Legally, there are precedents on both sides of the issue for how to resolve the border dispute.

Precedents for Arab control over the waterway were established by the Ottomans, the British, and later by the Iraqi government. Treaties signed in 1847, 1914, and 1937 all recognized Arab or Iraqi control over the entire waterway.

But in 1975, Hussein reluctantly signed away Iraqi rights to the entire Shatt al Arab in a broader treaty negotiated with the then Shah of Iran.
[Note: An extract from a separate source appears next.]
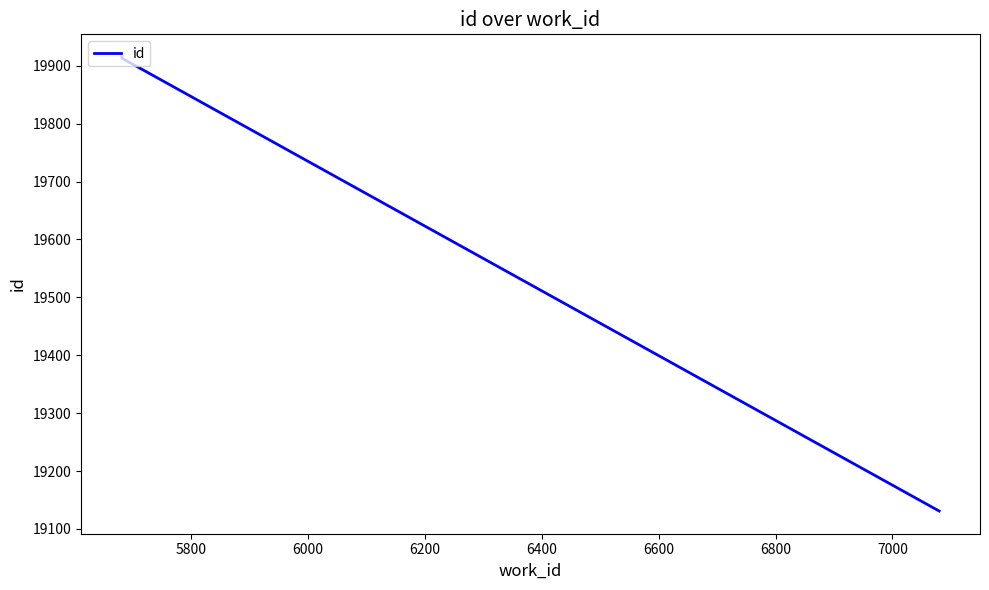

What is the difference between the maximum and minimum values?

784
Under the terms of the so-called Algiers Accord, the Shah would end his support for the increasingly effective Kurdish rebels operating in northern Iraq.

The Shah also agreed to turn over to Iraqi control the disputed sections of territory Iraq claimed along the central border near Qasr-e-Shirin and Naft-e-Shah.
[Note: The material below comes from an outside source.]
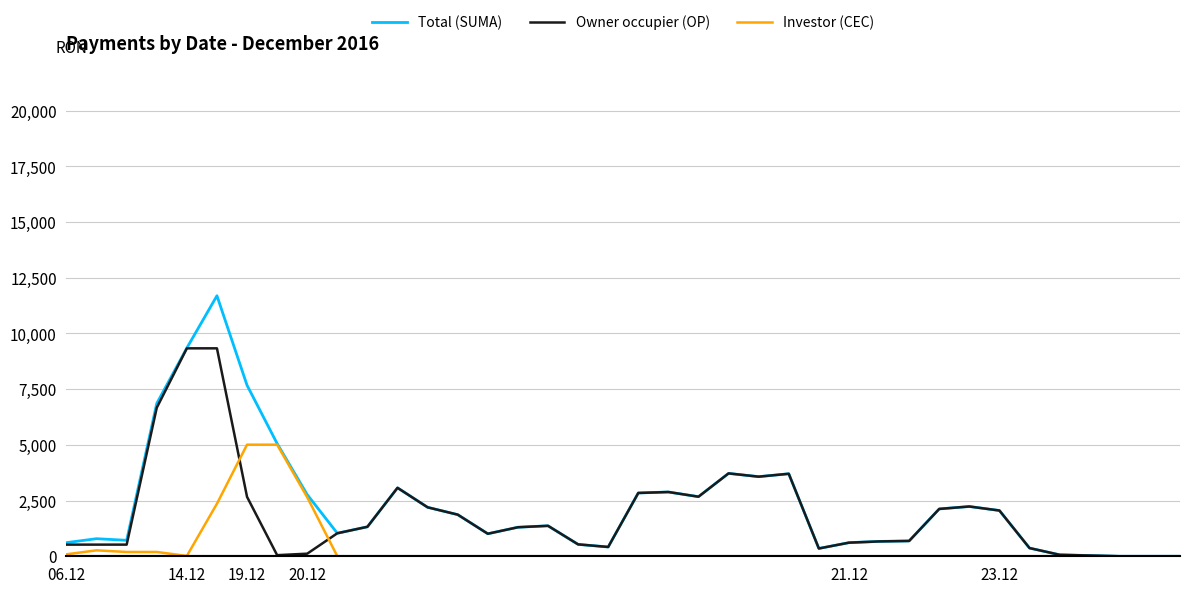

True or false: Total (SUMA) has more than 1 interior local peaks.

True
It was a hard bargain from Iraq's point of view, but at the time the Iraqi government was vulnerable and in no position to stand up to its Western-backed and heavily-armed neighbor, diplomatic and other sources say.

The Algiers Accord held through the late 1970s, although the Shah never did turn over to Iraq the disputed sections of territory on the central border.

Following Iran's Islamic revolution in 1979, the government in Tehran once again began supporting Iraqi Kurdish rebels.

And even more alarming to officials in Baghdad, the new Iranian government was playing an increasingly active role in trying to spark an Iranian-like Islamic revolution among Iraq's large Shiite population.

Citing Iran's renewed support for Iraqi Kurds and the fact that the Shah had never turned over the central border territories as called for in the Algiers Accord, Hussein unilaterally abrogated the treaty on Sept. 17, 1980, declaring full Iraqi control over the Shatt al Arab. As a result, heavy fighting broke out all along the waterway. Five days later, Iraqi troops crossed the Shatt al Arab and invaded Iran.

Iran is expected to argue in Geneva that the 1975 Algiers Accord remains a binding treaty between Iran and Iraq. Ironically, this would mean that the Islamic Republic is apparently prepared to turn over the disputed territories on the central border in exchange for continued control over part of the Shatt al Arab waterway.

Some analysts have suggested that having gained the central territories, the Iraqi position on the Shatt al Arab may soften by accepting the Thalweg Line but insisting on ironclad guarantees from Iran for freedom of navigation in the waterway.